▶ What you are asked to do
Every line from the one bearing "X134620000Y-104140000D03*" through the last line of the records below is to be output exactly, and no other line; leave out the pictures.

▶ Data
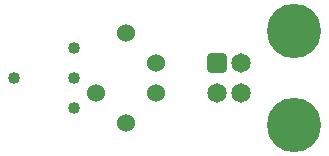
<source format=gbr>
G04 #@! TF.GenerationSoftware,KiCad,Pcbnew,8.0.6*
G04 #@! TF.CreationDate,2025-01-27T10:14:47-05:00*
G04 #@! TF.ProjectId,usbbbrkout,75736262-6272-46b6-9f75-742e6b696361,v1.1.0*
G04 #@! TF.SameCoordinates,Original*
G04 #@! TF.FileFunction,Copper,L4,Bot*
G04 #@! TF.FilePolarity,Positive*
%FSLAX46Y46*%
G04 Gerber Fmt 4.6, Leading zero omitted, Abs format (unit mm)*
G04 Created by KiCad (PCBNEW 8.0.6) date 2025-01-27 10:14:47*
%MOMM*%
%LPD*%
G01*
G04 APERTURE LIST*
G04 Aperture macros list*
%AMRoundRect*
0 Rectangle with rounded corners*
0 $1 Rounding radius*
0 $2 $3 $4 $5 $6 $7 $8 $9 X,Y pos of 4 corners*
0 Add a 4 corners polygon primitive as box body*
4,1,4,$2,$3,$4,$5,$6,$7,$8,$9,$2,$3,0*
0 Add four circle primitives for the rounded corners*
1,1,$1+$1,$2,$3*
1,1,$1+$1,$4,$5*
1,1,$1+$1,$6,$7*
1,1,$1+$1,$8,$9*
0 Add four rect primitives between the rounded corners*
20,1,$1+$1,$2,$3,$4,$5,0*
20,1,$1+$1,$4,$5,$6,$7,0*
20,1,$1+$1,$6,$7,$8,$9,0*
20,1,$1+$1,$8,$9,$2,$3,0*%
G04 Aperture macros list end*
G04 #@! TA.AperFunction,ComponentPad*
%ADD10C,1.016000*%
G04 #@! TD*
G04 #@! TA.AperFunction,ComponentPad*
%ADD11C,1.524000*%
G04 #@! TD*
G04 #@! TA.AperFunction,ComponentPad*
%ADD12RoundRect,0.250000X-0.575500X-0.575500X0.575500X-0.575500X0.575500X0.575500X-0.575500X0.575500X0*%
G04 #@! TD*
G04 #@! TA.AperFunction,ComponentPad*
%ADD13C,1.651000*%
G04 #@! TD*
G04 #@! TA.AperFunction,ComponentPad*
%ADD14C,4.600000*%
G04 #@! TD*
G04 #@! TA.AperFunction,ViaPad*
%ADD15C,1.524000*%
G04 #@! TD*
G04 APERTURE END LIST*
D10*
X129540000Y-101600000D03*
X134620000Y-101600000D03*
X134620000Y-99060000D03*
X134620000Y-104140000D03*
D11*
X139065000Y-105410000D03*
X141605000Y-102870000D03*
X141605000Y-100330000D03*
X139065000Y-97790000D03*
D12*
X146760000Y-100350000D03*
D13*
X146760000Y-102850000D03*
X148760000Y-102850000D03*
X148760000Y-100350000D03*
D14*
X153250000Y-97600000D03*
X153250000Y-105600000D03*
D15*
X136525000Y-102870000D03*
M02*

</source>
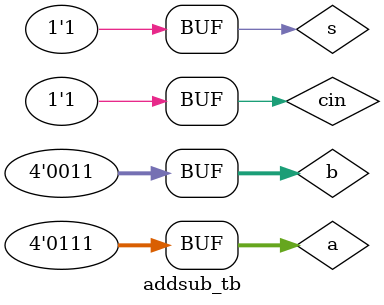
<source format=v>
`include"fulladder.v"
module addsub(
                input[3:0]a,b,
                input cin,s,
                output[3:0]sum,
                output cout);
wire w1,w2,w3;
wire [3:0]m;

    xor x1(m[0],b[0],s);
    xor x2(m[1],b[1],s);
    xor x3(m[2],b[2],s);
    xor x4(m[3],b[3],s);
    
    //Instantation

    fulladder1 gate1(a[0],m[0],cin,sum[0],w1);
    fulladder1 gate2(a[1],m[1],w1,sum[1],w2);
    fulladder1 gate3(a[2],m[2],w2,sum[2],w3);
    fulladder1 gate4(a[3],m[3],w3,sum[3],cout);

    endmodule



    module addsub_tb();
    reg[3:0]a,b;
    reg cin,s;
    wire[3:0]sum;
    wire cout;

    addsub gate5(a,b,cin,s,sum,cout);

    initial
    begin
    a=7;b=3;cin=0;s=0;#10;
    a=7;b=3;cin=1;s=0;#10;
    a=7;b=3;cin=1;s=1;#10;

    end

    initial
    $monitor("a=%d b=%d cin=%d s=%d sum=%d cout=%d Time=%0t",a,b,cin,s,sum,cout,$time);
    endmodule




</source>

▶ Solution for this task
X134620000Y-104140000D03*
D11*
X139065000Y-105410000D03*
X141605000Y-102870000D03*
X141605000Y-100330000D03*
X139065000Y-97790000D03*
D12*
X146760000Y-100350000D03*
D13*
X146760000Y-102850000D03*
X148760000Y-102850000D03*
X148760000Y-100350000D03*
D14*
X153250000Y-97600000D03*
X153250000Y-105600000D03*
D15*
X136525000Y-102870000D03*
M02*

</source>
<source format=v>
`include"fulladder.v"
module addsub(
                input[3:0]a,b,
                input cin,s,
                output[3:0]sum,
                output cout);
wire w1,w2,w3;
wire [3:0]m;

    xor x1(m[0],b[0],s);
    xor x2(m[1],b[1],s);
    xor x3(m[2],b[2],s);
    xor x4(m[3],b[3],s);
    
    //Instantation

    fulladder1 gate1(a[0],m[0],cin,sum[0],w1);
    fulladder1 gate2(a[1],m[1],w1,sum[1],w2);
    fulladder1 gate3(a[2],m[2],w2,sum[2],w3);
    fulladder1 gate4(a[3],m[3],w3,sum[3],cout);

    endmodule



    module addsub_tb();
    reg[3:0]a,b;
    reg cin,s;
    wire[3:0]sum;
    wire cout;

    addsub gate5(a,b,cin,s,sum,cout);

    initial
    begin
    a=7;b=3;cin=0;s=0;#10;
    a=7;b=3;cin=1;s=0;#10;
    a=7;b=3;cin=1;s=1;#10;

    end

    initial
    $monitor("a=%d b=%d cin=%d s=%d sum=%d cout=%d Time=%0t",a,b,cin,s,sum,cout,$time);
    endmodule




</source>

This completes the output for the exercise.